(Dataset)

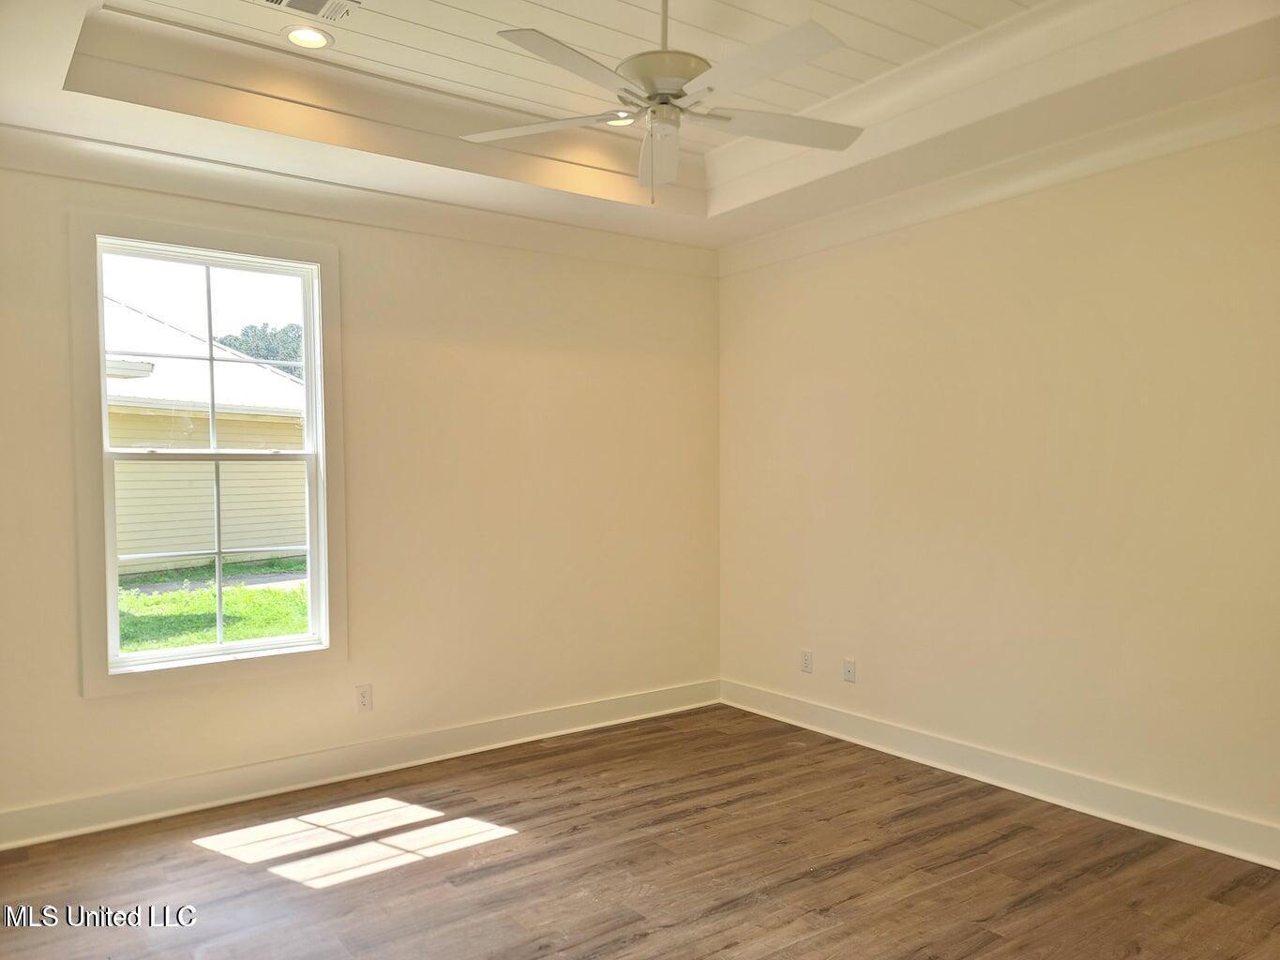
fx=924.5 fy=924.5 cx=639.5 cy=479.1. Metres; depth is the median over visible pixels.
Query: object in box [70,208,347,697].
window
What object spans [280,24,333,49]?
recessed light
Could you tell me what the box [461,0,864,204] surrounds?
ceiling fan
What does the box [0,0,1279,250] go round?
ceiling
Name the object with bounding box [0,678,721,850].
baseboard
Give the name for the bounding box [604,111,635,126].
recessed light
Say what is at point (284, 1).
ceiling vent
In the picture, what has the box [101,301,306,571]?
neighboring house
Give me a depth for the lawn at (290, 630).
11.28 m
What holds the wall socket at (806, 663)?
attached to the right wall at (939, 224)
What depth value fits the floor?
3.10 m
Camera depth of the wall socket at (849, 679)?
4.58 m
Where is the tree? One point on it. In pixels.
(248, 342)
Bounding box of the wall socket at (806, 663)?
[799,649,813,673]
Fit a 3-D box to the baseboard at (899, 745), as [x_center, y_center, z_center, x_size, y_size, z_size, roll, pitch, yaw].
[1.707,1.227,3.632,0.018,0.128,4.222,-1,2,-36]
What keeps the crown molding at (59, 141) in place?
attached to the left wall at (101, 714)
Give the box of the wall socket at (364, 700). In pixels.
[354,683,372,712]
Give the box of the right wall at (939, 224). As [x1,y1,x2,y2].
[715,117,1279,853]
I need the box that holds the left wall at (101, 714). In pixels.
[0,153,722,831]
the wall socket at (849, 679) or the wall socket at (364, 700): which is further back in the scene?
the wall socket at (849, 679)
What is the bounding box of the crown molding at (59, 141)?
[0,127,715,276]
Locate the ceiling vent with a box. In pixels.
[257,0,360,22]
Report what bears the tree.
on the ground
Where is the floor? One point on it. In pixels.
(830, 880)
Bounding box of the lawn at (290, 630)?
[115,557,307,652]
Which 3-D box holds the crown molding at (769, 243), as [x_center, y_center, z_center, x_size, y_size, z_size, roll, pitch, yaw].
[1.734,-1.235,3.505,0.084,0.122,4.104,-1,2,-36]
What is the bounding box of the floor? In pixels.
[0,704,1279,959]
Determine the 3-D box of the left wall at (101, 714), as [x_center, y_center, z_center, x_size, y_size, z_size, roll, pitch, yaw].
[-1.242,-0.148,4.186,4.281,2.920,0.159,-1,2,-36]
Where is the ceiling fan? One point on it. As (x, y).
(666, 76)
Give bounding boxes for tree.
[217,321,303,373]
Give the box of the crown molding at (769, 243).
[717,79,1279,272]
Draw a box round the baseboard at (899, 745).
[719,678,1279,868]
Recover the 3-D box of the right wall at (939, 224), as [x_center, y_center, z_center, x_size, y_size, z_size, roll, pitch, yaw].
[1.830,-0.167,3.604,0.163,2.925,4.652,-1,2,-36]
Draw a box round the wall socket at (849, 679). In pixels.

(End Dataset)

▸ Exercise
Retype every record above exactly as written, but leave out the pictures.

▸ Response to the exercise
fx=924.5 fy=924.5 cx=639.5 cy=479.1. Metres; depth is the median over visible pixels.
Query: object in box [70,208,347,697].
window
What object spans [280,24,333,49]?
recessed light
Could you tell me what the box [461,0,864,204] surrounds?
ceiling fan
What does the box [0,0,1279,250] go round?
ceiling
Name the object with bounding box [0,678,721,850].
baseboard
Give the name for the bounding box [604,111,635,126].
recessed light
Say what is at point (284, 1).
ceiling vent
In the picture, what has the box [101,301,306,571]?
neighboring house
Give me a depth for the lawn at (290, 630).
11.28 m
What holds the wall socket at (806, 663)?
attached to the right wall at (939, 224)
What depth value fits the floor?
3.10 m
Camera depth of the wall socket at (849, 679)?
4.58 m
Where is the tree? One point on it. In pixels.
(248, 342)
Bounding box of the wall socket at (806, 663)?
[799,649,813,673]
Fit a 3-D box to the baseboard at (899, 745), as [x_center, y_center, z_center, x_size, y_size, z_size, roll, pitch, yaw].
[1.707,1.227,3.632,0.018,0.128,4.222,-1,2,-36]
What keeps the crown molding at (59, 141) in place?
attached to the left wall at (101, 714)
Give the box of the wall socket at (364, 700). In pixels.
[354,683,372,712]
Give the box of the right wall at (939, 224). As [x1,y1,x2,y2].
[715,117,1279,853]
I need the box that holds the left wall at (101, 714). In pixels.
[0,153,722,831]
the wall socket at (849, 679) or the wall socket at (364, 700): which is further back in the scene?
the wall socket at (849, 679)
What is the bounding box of the crown molding at (59, 141)?
[0,127,715,276]
Locate the ceiling vent with a box. In pixels.
[257,0,360,22]
Report what bears the tree.
on the ground
Where is the floor? One point on it. In pixels.
(830, 880)
Bounding box of the lawn at (290, 630)?
[115,557,307,652]
Which 3-D box holds the crown molding at (769, 243), as [x_center, y_center, z_center, x_size, y_size, z_size, roll, pitch, yaw].
[1.734,-1.235,3.505,0.084,0.122,4.104,-1,2,-36]
What is the bounding box of the floor? In pixels.
[0,704,1279,959]
Determine the 3-D box of the left wall at (101, 714), as [x_center, y_center, z_center, x_size, y_size, z_size, roll, pitch, yaw].
[-1.242,-0.148,4.186,4.281,2.920,0.159,-1,2,-36]
Where is the ceiling fan? One point on it. As (x, y).
(666, 76)
Give bounding boxes for tree.
[217,321,303,373]
Give the box of the crown molding at (769, 243).
[717,79,1279,272]
Draw a box round the baseboard at (899, 745).
[719,678,1279,868]
Recover the 3-D box of the right wall at (939, 224), as [x_center, y_center, z_center, x_size, y_size, z_size, roll, pitch, yaw].
[1.830,-0.167,3.604,0.163,2.925,4.652,-1,2,-36]
Draw a box round the wall socket at (849, 679). In pixels.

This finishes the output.